12) Observability during runs
RED dashboards (Rate, Errors, Duration) along the routes.
Exemplars - transition from metrics to traces (trace_id).
Error logs: sampling + aggregation, duplicates/idempotence.
System: CPU/GC/heap, disks/network, pool wait.
DB: top queries, locks, index scans, bloat.
13) Automation and performance gates
CI: short runs on merge (e.g. k6 2-3 minutes) with thresholds.
Nightly/Weekly: long soak/stress in a separate medium; reports and trends.
Canary releases: analysis of SLO (error-rate, p95) as the "gate" of the promotion.
Regressions: baseline vs current build; alert at deterioration> X%.
14) Capacity planning and cost
Curves throughput→latency: define knee point - after it p99 grows sharply.
Scale-out: Measure scaling efficiency (RPS delta/node delta).
Cost: "RPS per $/hour," reserve for peak events + DR-reserve.
15) Anti-patterns
Beat into the prod without control or test in an "empty" environment, not like the prod.
Closed model with fixed VUs hiding overload.
Lack of think-time/data → unrealistic cache hits, or vice versa - storm to the source.
One "/ping "script instead of custom flow.
Lack of observability: "we see only RPS and average delay."

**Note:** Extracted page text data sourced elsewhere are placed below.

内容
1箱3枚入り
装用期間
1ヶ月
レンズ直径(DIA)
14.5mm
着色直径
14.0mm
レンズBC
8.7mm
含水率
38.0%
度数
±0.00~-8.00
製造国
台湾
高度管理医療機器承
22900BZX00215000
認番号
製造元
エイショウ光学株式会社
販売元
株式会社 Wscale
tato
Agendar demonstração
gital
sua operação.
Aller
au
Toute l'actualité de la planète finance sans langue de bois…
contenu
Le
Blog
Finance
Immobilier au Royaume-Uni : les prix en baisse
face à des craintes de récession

Uncontrolled retrays → self-DDoS.
Mixing the test and optimizations without fixing hypotheses/changes.
16) Checklist (0-30 days)
0-7 days
Define SLI/SLO and target traffic profiles (mix, think-time, data).

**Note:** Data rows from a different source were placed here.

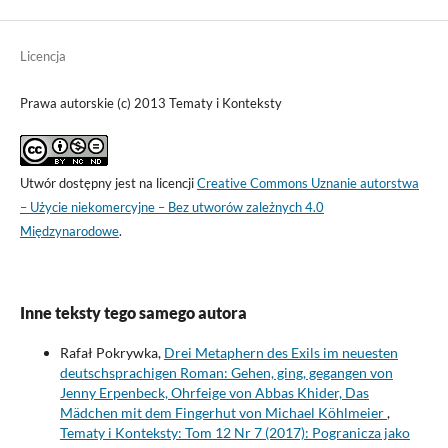
Licencja
Prawa autorskie (c) 2013 Tematy i Konteksty
Utwór dostępny jest na licencji
Creative Commons Uznanie autorstwa
– Użycie niekomercyjne – Bez utworów zależnych 4.0
Międzynarodowe
.
Inne teksty tego samego autora
Rafał Pokrywka,
Drei Metaphern des Exils im neuesten
deutschsprachigen Roman: Gehen, ging, gegangen von
Jenny Erpenbeck, Ohrfeige von Abbas Khider, Das
Mädchen mit dem Fingerhut von Michael Köhlmeier
,
Tematy i Konteksty: Tom 12 Nr 7 (2017): Pogranicza jako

Select the tool (k6/JMeter/Locust), raise the RED dashboards.
Prepare the stand and seed data, disable third-party limits/captchas.
8-20 days
Build scenarios: open-model (arrival rate), cold/warm/hot cache.

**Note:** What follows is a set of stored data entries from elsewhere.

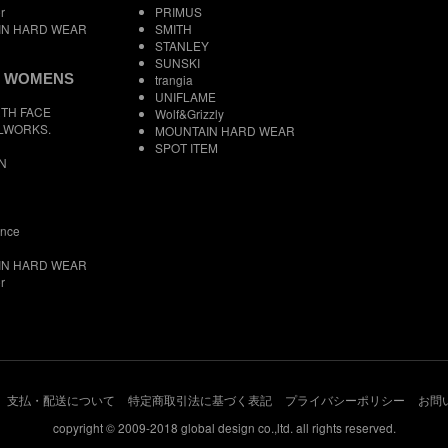
r
PRIMUS
IN HARD WEAR
SMITH
STANLEY
SUNSKI
 WOMENS
trangia
UNIFLAME
TH FACE
Wolf&Grizzly
LWORKS.
MOUNTAIN HARD WEAR
SPOT ITEM
N
ance
IN HARD WEAR
r
支払・配送について
特定商取引法に基づく表記
プライバシーポリシー
お問
copyright © 2009-2018 global design co.,ltd. all rights reserved.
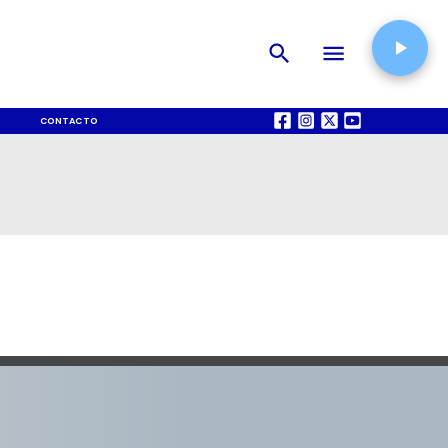
CONTACTO
QUIÉNES SOMOS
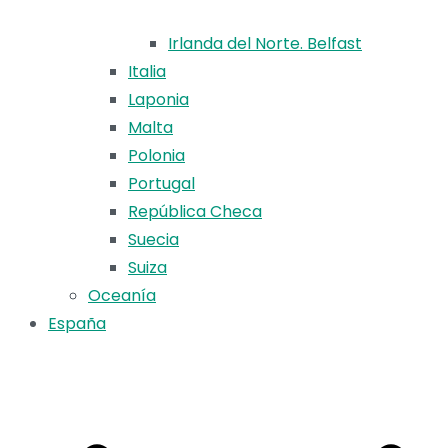
Irlanda del Norte. Belfast
Italia
Laponia
Malta
Polonia
Portugal
República Checa
Suecia
Suiza
Oceanía
España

Run load → stress → spike; fix knee point and bottlenecks.
Implement performance gates in CI (micro-run).
21-30 days
Soak test 4-24h: GC leaks/drift, stabilization.
Document limits, capacity plan, "RPS→p95/oshibki" illustrations.
Prepare runbook "how to increase limits/scale" and "how to degrade."
17) Maturity metrics
There are realistic profiles (mix, think-time, data) that cover ≥ 80% of traffic.
RED dashboards + tracing are connected for all tests.
Performance gates block releases when regressing p95/errors.
Capacity and knee point are documented by key services.
Monthly soak/stress runs and progress reports.
Resistance to "spike" is confirmed by autoscale and the absence of cascade-fail.
18) Conclusion
Load testing is a regular engineering practice, not a one-time "measurement." Model real users (open-model), measure what reflects the client's experience (SLI/SLO), keep observability and gates in CI/CD, conduct stress/spike/soak runs and fix knee point. Then peak events and black swans turn into manageable scenarios, and performance turns into a predictable and measurable parameter of your platform.